Type I SMA is characterized by severe, generalized muscle weakness and hypotonia at birth or before the baby is 6 months old. Most of affected individuals do not survive past early childhood due to respiratory failure.


• Type II SMA: Dubowitz Disease

Type II SMA occurs between the ages of 6 and 18 months. Affected individuals display symmetric muscle weakness in the lower extremities, which makes them unable to stand or walk unaided. On occasion, the upper limbs are affected, causing trembling in the hands. The head muscles are rarely affected, allowing normal facial expressions. A small portion of affected individuals die of complications during childhood, but most can survive to adulthood with external support and health care.


• Type III SMA: Kugelberg-Welander Disease

Type III SMA may begin anytime between 18 months and adulthood, and is characterized by mild weakness in the proximal limb muscles, which only causes slight inconvenience during physical activities such as running or stair climbing. People with this type usually have a normal life expectancy.


SMA is an autosomal recessive disorder, so carriers are not affected. However, when both parents are carriers, there is a 25% chance that their baby will get the disease. In Taiwan, the carrier frequency of SMA is approximately 1 in 40, making SMA the most common genetic disorder after thalassemia.


■Dual-platform (DHPLC+MLPA) Testing System

In 2003, SOFIVA Genomics developed the first spinal muscular atrophy (SMA) carrier screening test. In subsequent years, we made a great effort to improve this test and established the first SMA carrier screening system in the world. After continuing research and enhancement tests, we became the first research team to develop a dual-platform (DHPLC+MLPA) testing system.

Patient Story

How It Works

• Screening Method

Approximately 2 - 3 c.c. of whole blood is collected in EDTA tube for DNA extraction.

• Screening Time

The results are available in 10 working days.


Recommendations from the American College of Medical Genetics (ACMG)

1. Because SMA is present in all populations, carrier testing should be offered to all couples regardless of race or ethnicity. Ideally, testing should be performed before conception or early in pregnancy.

2. Formal genetic counseling services must be made available to anyone requesting this testing. It is important that all individuals undergoing testing understand that a carrier is a healthy individual who is not at risk of developing the disease but has a risk of passing the gene mutation to his/her offspring.

3. All identified carriers should be referred for follow-up genetic counseling to discuss risks to the fetus or future pregnancies. Prenatal and preimplantation diagnosis should be offered.

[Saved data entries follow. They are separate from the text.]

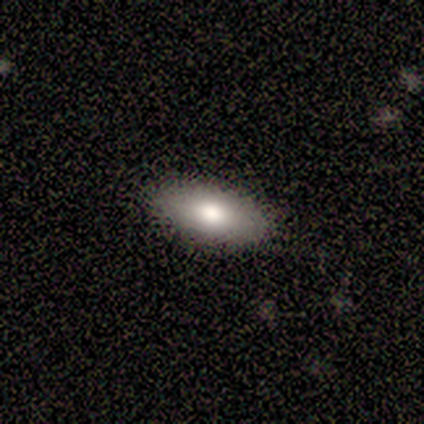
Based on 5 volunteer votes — A smooth galaxy with no disk features (80%) that is in between round and cigar-shaped (100%). Merging: none (100%).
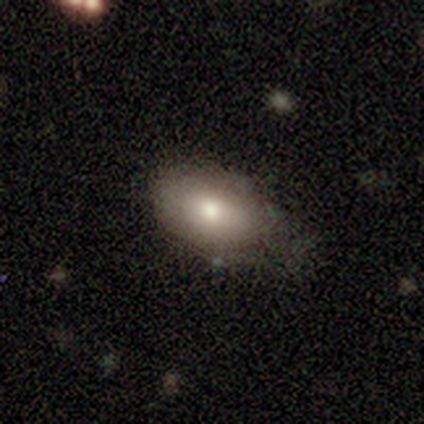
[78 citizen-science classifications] Smooth or featured: smooth — 85% (featured or disk — 13%)
How rounded: in between — 94% (round — 6%)
Merging: none — 25% (minor disturbance — 18%)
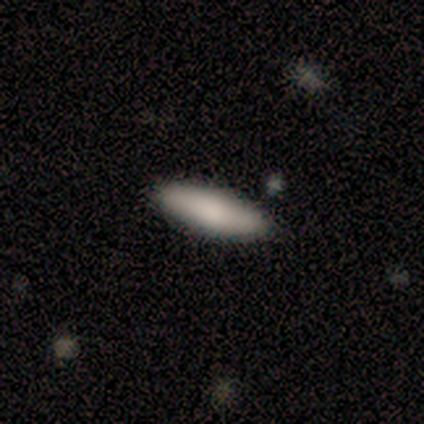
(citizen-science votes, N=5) This appears to be a smooth galaxy with no disk features (100%) that is in between round and cigar-shaped (80%). Merging: none (100%).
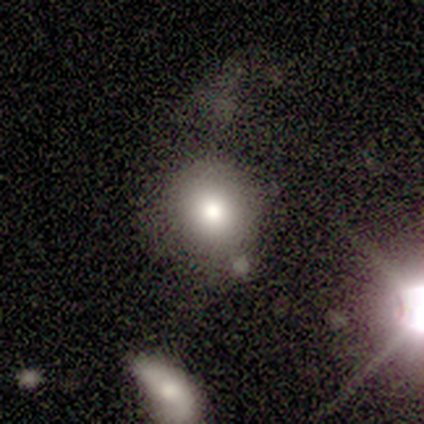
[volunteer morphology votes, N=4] smooth 75%, star or artifact 25%, featured or disk 0%. Down the decision tree: how rounded — round (100%); merging — none (67%).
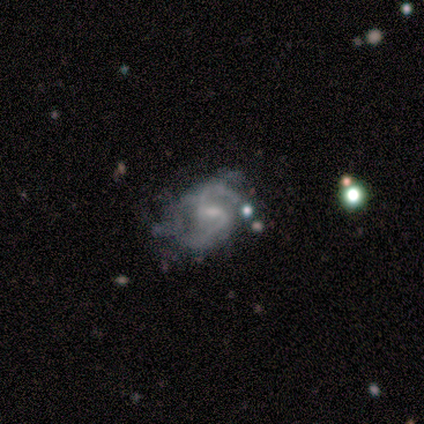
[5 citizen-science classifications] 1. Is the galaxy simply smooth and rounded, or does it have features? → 100% featured or disk, 0% smooth, 0% star or artifact.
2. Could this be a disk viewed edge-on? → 100% no, 0% yes.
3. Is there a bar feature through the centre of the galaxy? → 60% weak, 20% strong, 20% no.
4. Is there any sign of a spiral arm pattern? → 100% yes, 0% no.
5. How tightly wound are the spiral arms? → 60% loose, 40% medium, 0% tight.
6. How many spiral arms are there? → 80% 2, 20% can't tell, 0% 1, 0% 3, 0% 4, 0% more than 4.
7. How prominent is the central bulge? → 80% small, 20% none, 0% dominant, 0% large, 0% moderate.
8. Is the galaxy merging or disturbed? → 80% none, 20% minor disturbance, 0% major disturbance, 0% merger.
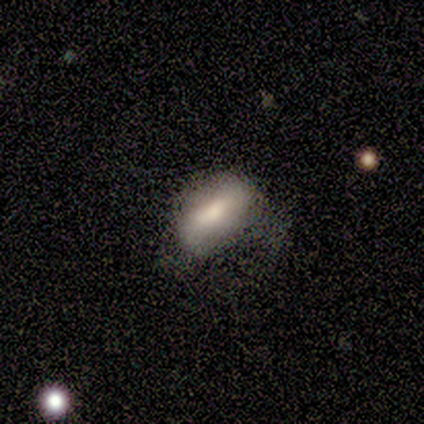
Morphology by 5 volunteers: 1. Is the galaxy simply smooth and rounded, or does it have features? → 80% smooth, 20% featured or disk, 0% star or artifact.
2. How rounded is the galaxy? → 100% in between, 0% round, 0% cigar-shaped.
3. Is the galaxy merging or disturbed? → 80% none, 20% minor disturbance, 0% major disturbance, 0% merger.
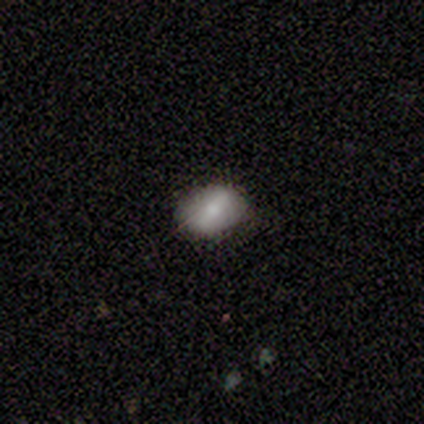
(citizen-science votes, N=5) Morphology: type=smooth (80%); roundness=in between (100%); merging=none (100%).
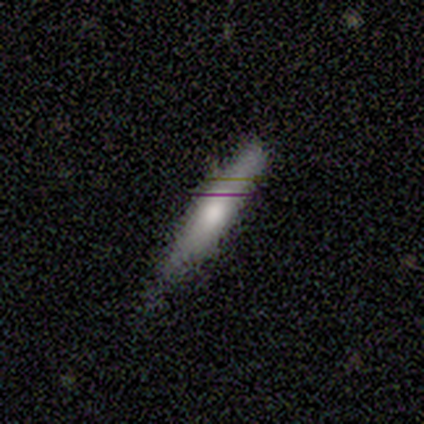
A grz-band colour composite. It shows a smooth galaxy with no disk features (60%) that is cigar-shaped (100%). Merging: none (60%).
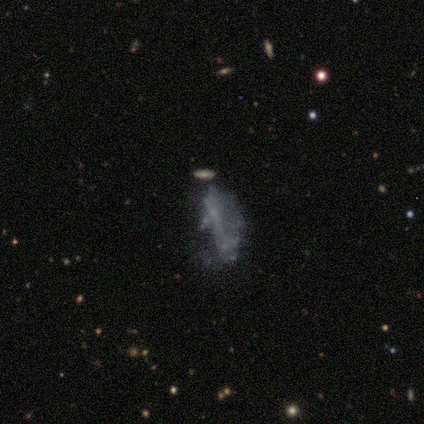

4. The sensitivity of the test is not 100% and the detection rate is 90%. Therefore, a negative result reduces the possibility of giving birth to a child with SMA, but does not eliminate it.

5. As other carrier screening programs, this screening is voluntary. Informed consent is required and patient concerns must be addressed.

Reference: Carrier screening for spinal muscular atrophy. ACMG practice guidelines. November 2008 Vol. 10, No. 11, Page 840-842.